UDF
geneva.udf
udf(
func: Callable | None = None,
*,
data_type: DataType | None = None,
version: str | None = None,
cuda: bool = False,
field_metadata: dict[str, str] | None = None,
input_columns: list[str] | None = None,
num_cpus: int | float | None = None,
num_gpus: int | float | None = None,
memory: int | None = None,
batch_size: int | None = None,
checkpoint_size: int | None = None,
min_checkpoint_size: int | None = 1,
max_checkpoint_size: int | None = None,
task_size: int | None = None,
timeout: float | None = None,
on_error: list[ExceptionMatcher]
| ErrorHandlingConfig
| None = None,
error_handling: Optional[ErrorHandlingConfig] = None,
auto_backfill: bool = False,
manifest: GenevaManifest | None = None,
**kwargs,
) -> UDF | partial
Decorator of a User Defined Function (UDF).
Parameters:
-
func(Callable | None, default:None) –The callable to be decorated. If None, returns a partial function.
-
data_type(DataType | None, default:None) –The data type of the output PyArrow Array from the UDF. If None, it will be inferred from the function signature.
-
version(str | None, default:None) –A version string to manage the changes of function. If not provided, it will use the hash of the serialized function.
-
cuda(bool, default:False) –If true, load CUDA optimized kernels. Equvalent to num_gpus=1
-
field_metadata(dict[str, str] | None, default:None) –A dictionary of metadata to be attached to the output
pyarrow.Field. -
input_columns(list[str] | None, default:None) –A list of input column names for the UDF. If not provided, it will be inferred from the function signature. Or scan all columns. Names may also refer to columns produced by an optional
preprocess()step (see Notes); the validator skips the source-schema existence check for those. -
num_cpus(int | float | None, default:None) –The (fraction) number of CPUs to acquire to run the job.
-
num_gpus(int | float | None, default:None) –The (fraction) number of GPUs to acquire to run the job. Default 0.
-
memory(int | None, default:None) –The amount of memory in bytes to acquire to run the job. Used by admission control to validate cluster resources before starting.
-
batch_size(int | None, default:None) –Legacy parameter controlling map/read batch size. Prefer checkpoint_size.
-
checkpoint_size(int | None, default:None) –Alias for batch_size; preferred for overriding map-task batch size. When adaptive sizing is enabled, an explicit checkpoint_size seeds the initial checkpoint size; otherwise the initial size defaults to min_checkpoint_size.
-
min_checkpoint_size(int | None, default:1) –Minimum adaptive checkpoint size (lower bound). Defaults to 1.
-
max_checkpoint_size(int | None, default:None) –Maximum adaptive checkpoint size (upper bound). This also caps the largest read batch and thus the maximum memory footprint per batch.
-
task_size(int | None, default:None) –Preferred read-task size for jobs that don't specify an explicit
task_size. This is advisory and may be overridden by job-level parameters. -
timeout(float | None, default:None) –Per-row scalar UDF timeout in seconds. Each retry attempt gets a fresh timeout budget. Only supported for scalar UDFs, and requires execution on a Unix-like worker process main thread. This uses process-global
SIGALRM/ITIMER_REALstate, so UDFs or libraries that install their own signal handlers/timers, or that depend on main-thread signal behavior while coordinating work in background threads, may be incompatible. -
on_error(list[ExceptionMatcher] | ErrorHandlingConfig | None, default:None) –Simplified error handling configuration. Can be: - A factory function: retry_transient(), retry_all(), skip_on_error() - A list of matchers: [Retry(...), Skip(...), Fail(...)]

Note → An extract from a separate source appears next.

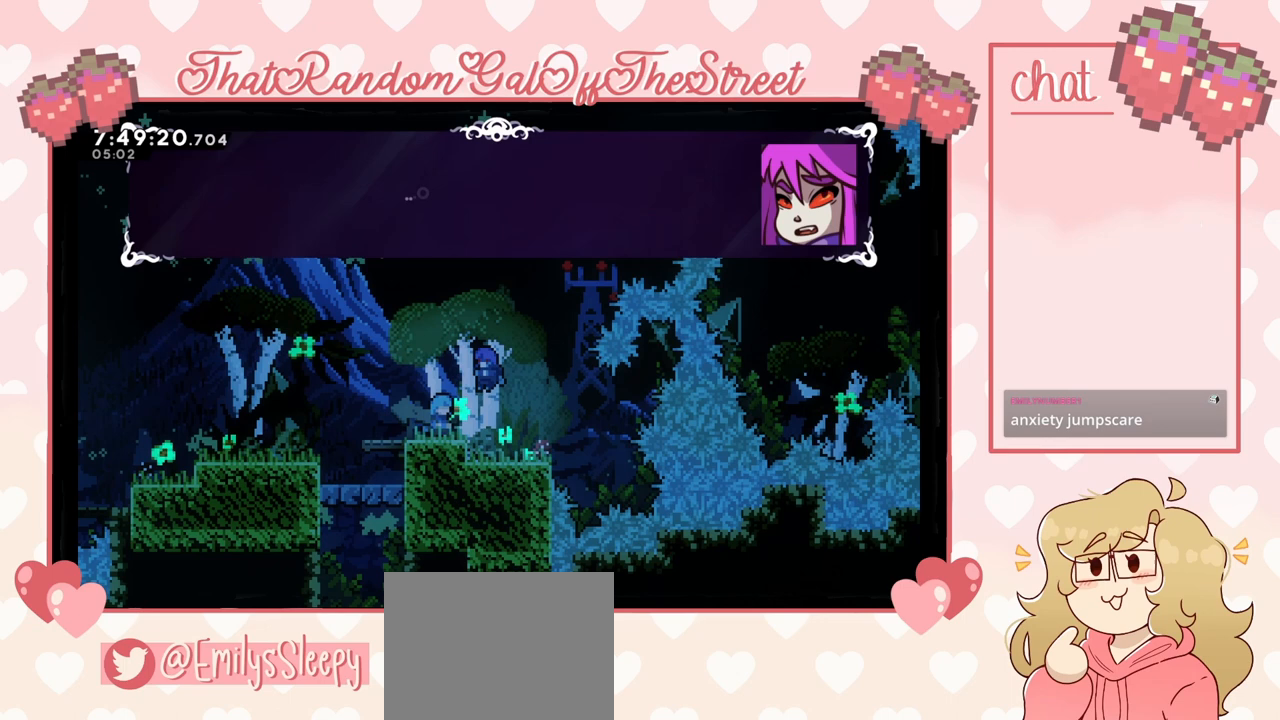
{"buttons": [], "left_stick": "center", "right_stick": "center", "events": []}
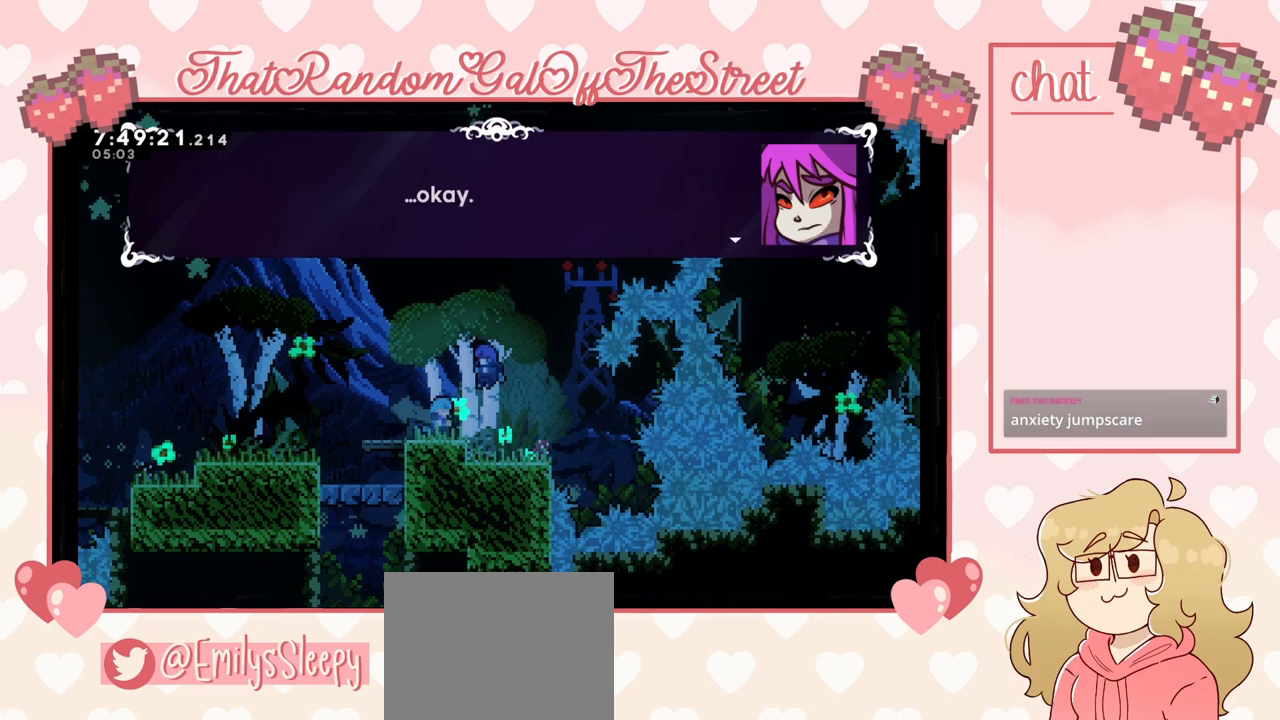
{"buttons": [], "left_stick": "center", "right_stick": "center", "events": []}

Scalar UDF backfill also exposes fatal worker-loss exceptions such as
FatalWorkerTransientError. By default, transient fatal worker loss is retried up to 3 task-level attempts. If you explicitly matchFatalWorkerTransientErrorinon_error, your matcher overrides that default.Examples
@udf(data_type=pa.int32(), on_error=retry_transient()) def my_udf(x: int) -> int: ... @udf(data_type=pa.int32(), on_error=retry_transient(max_attempts=5)) def my_udf(x: int) -> int: ... @udf( data_type=pa.int32(), on_error=[ Retry(ConnectionError, TimeoutError, max_attempts=3), Retry(ValueError, match="rate limit", max_attempts=5), Skip(ValueError), ] ) def my_udf(x: int) -> int: ... @udf( data_type=pa.int32(), on_error=[Retry(FatalWorkerTransientError, max_attempts=5)], ) def my_udf(x: int) -> int: ... -
error_handling(Optional[ErrorHandlingConfig], default:None) –Advanced error handling configuration using tenacity. Use this for full control over retry behavior with custom callbacks. Cannot be used together with
on_error. -
auto_backfill(bool, default:False) –Automatically backfill this column asynchronously in LanceDB Enterprise when data or UDF version changes. Default: False
-
manifest(GenevaManifest | None, default:None) –Optional execution-environment spec (image, pip deps, py_modules, captured workspace zips). Built via
GenevaManifest.create_pip(),.create_conda(), orConnection.capture_local_environment(). When set, the manifest is snapshotted into the column's field metadata atadd_columnstime so the backfill executor can reconstruct the same environment without consulting any external registry. When omitted, native columns fall back to the embedded image/tag in the UDFSpec envelope, and remote columns fall back to the deployment-default manifest resolved server-side. Default:None.
Notes
- Column/parameter mapping: For scalar and array UDFs, parameter names map
directly to input column names. If you want a column to be delivered as a
numpy.ndarraywithout extra copies, annotate the parameter asnumpy.ndarrayand ensure the column's Arrow type is a list (pa.list_/pa.large_list/pa.fixed_size_list). Other column types continue to be passed as Python scalars/objects. - Python lists: When a parameter is annotated as
list[...], the column must be an Arrow list/large_list/fixed_size_list. In that case each value is delivered to the UDF as a Python list instead of a numpy array. - Return type with numpy.ndarray: If your function returns a
numpy.ndarray, you must provide an explicitdata_type(for example,pa.list_(pa.float32())); the ndarray shape/dtype cannot be inferred automatically from the annotation alone. -
Optional
preprocess()hook: Stateful (class-based) UDFs may declare apreprocess(self, batch: pa.RecordBatch) -> pa.RecordBatchmethod. When GPU pipelining is enabled, the framework runspreprocess()in a pool of reader threads before dispatching__call__, letting CPU-side decode / transform / tokenize overlap with GPU compute on previous batches. The contract: -
preprocess()returns aRecordBatchwhose columns include every name listed ininput_columnsfor__call__. - Coupling between
preprocess()and__call__is by column name only — the framework dispatches__call__by pullinginput_columnsout of the post-preprocess batch. There is no type/shape metadata flowing between the two; if names mismatch, the failure is a runtimeKeyErroron the first batch. - Names introduced by
preprocess()are user-chosen. Conventional practice is a non-user-facing prefix (_pp_*) to avoid colliding with persisted columns.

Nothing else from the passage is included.